## DIRECTIONS FOR THIS TASK:
Return all of the data exactly, omitting any images.
======== SOURCE MATERIAL
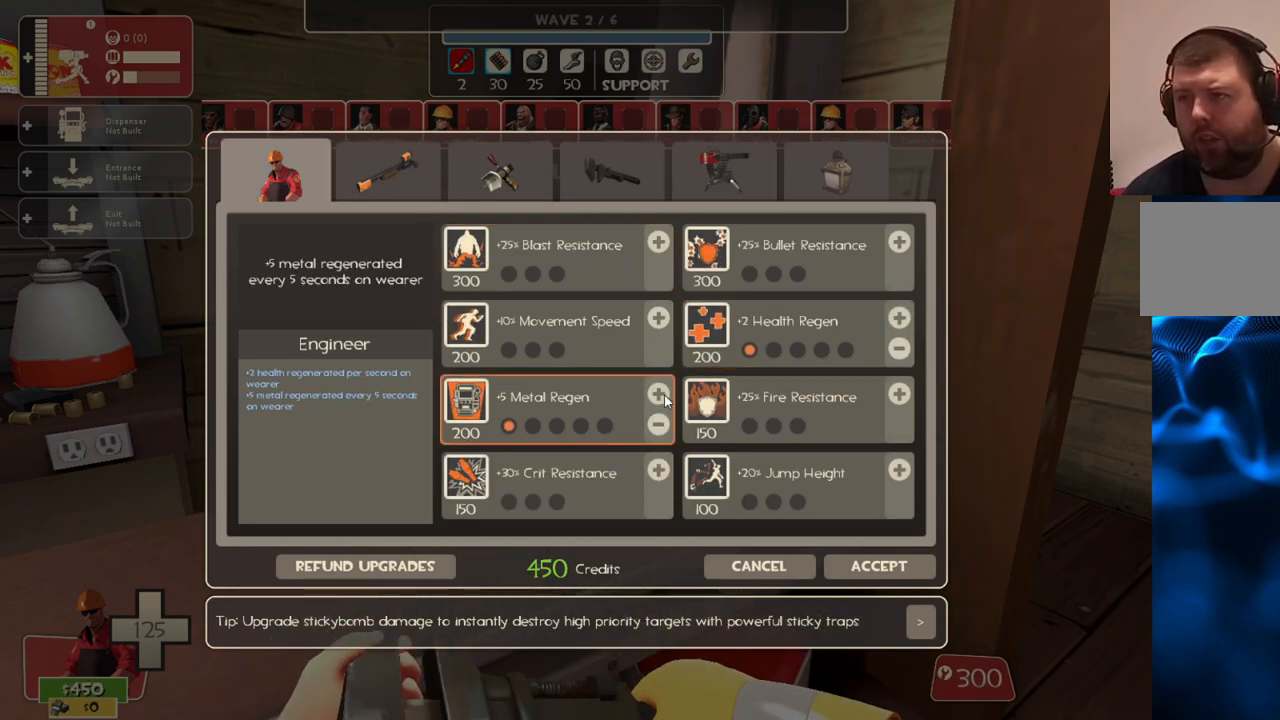
{"buttons": [], "left_stick": "center", "right_stick": "center", "events": []}
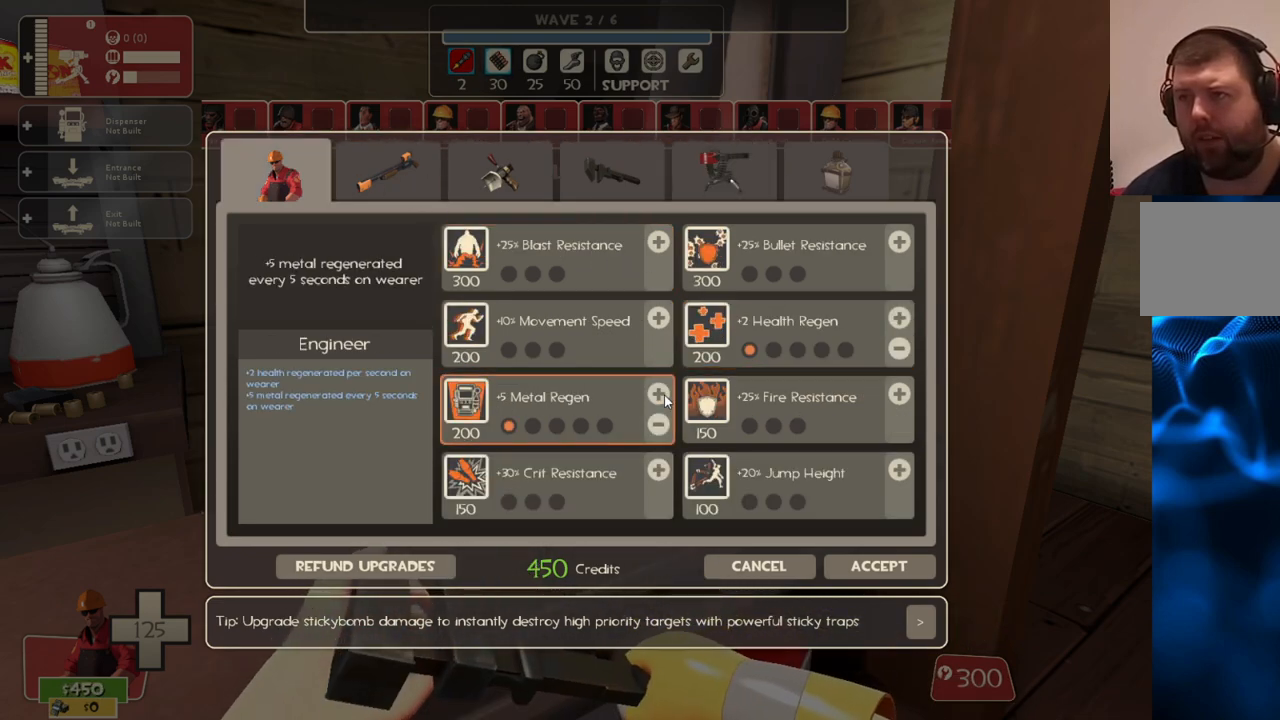
{"buttons": [], "left_stick": "center", "right_stick": "center", "events": []}
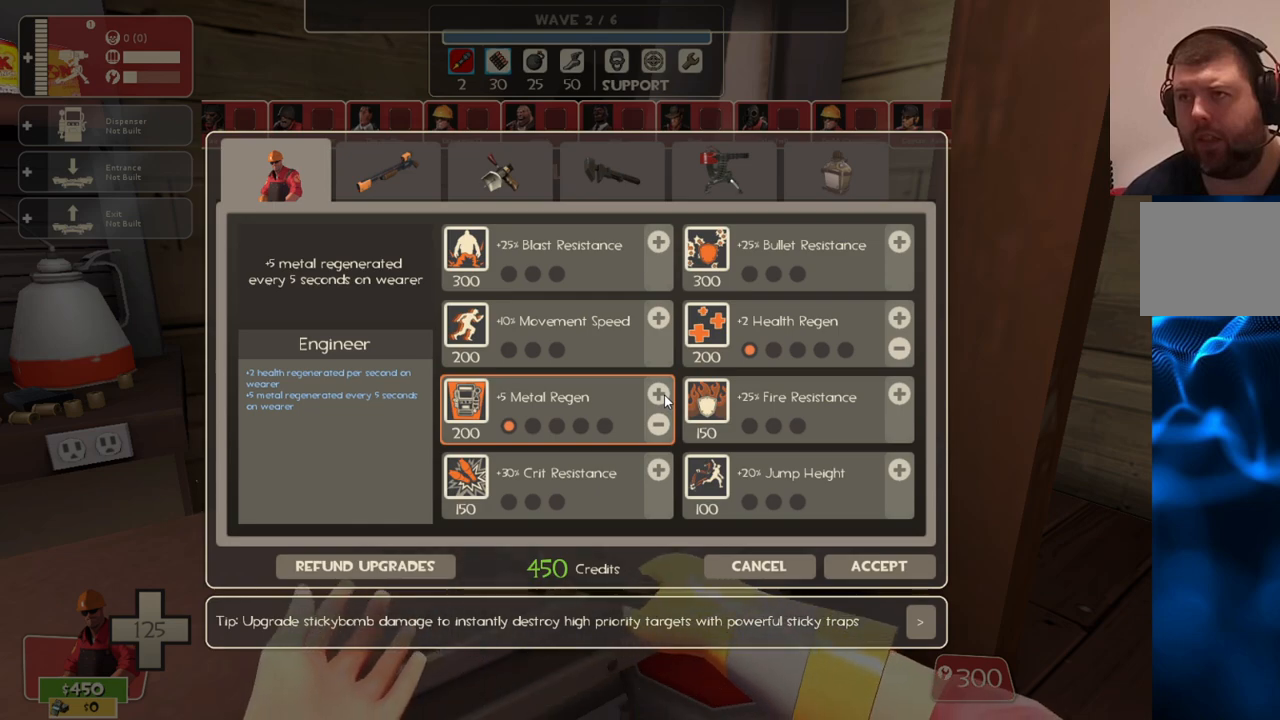
{"buttons": [], "left_stick": "center", "right_stick": "center", "events": []}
================
## SOLUTION:
{"buttons": [], "left_stick": "center", "right_stick": "center", "events": []}
{"buttons": [], "left_stick": "center", "right_stick": "center", "events": []}
{"buttons": [], "left_stick": "center", "right_stick": "center", "events": []}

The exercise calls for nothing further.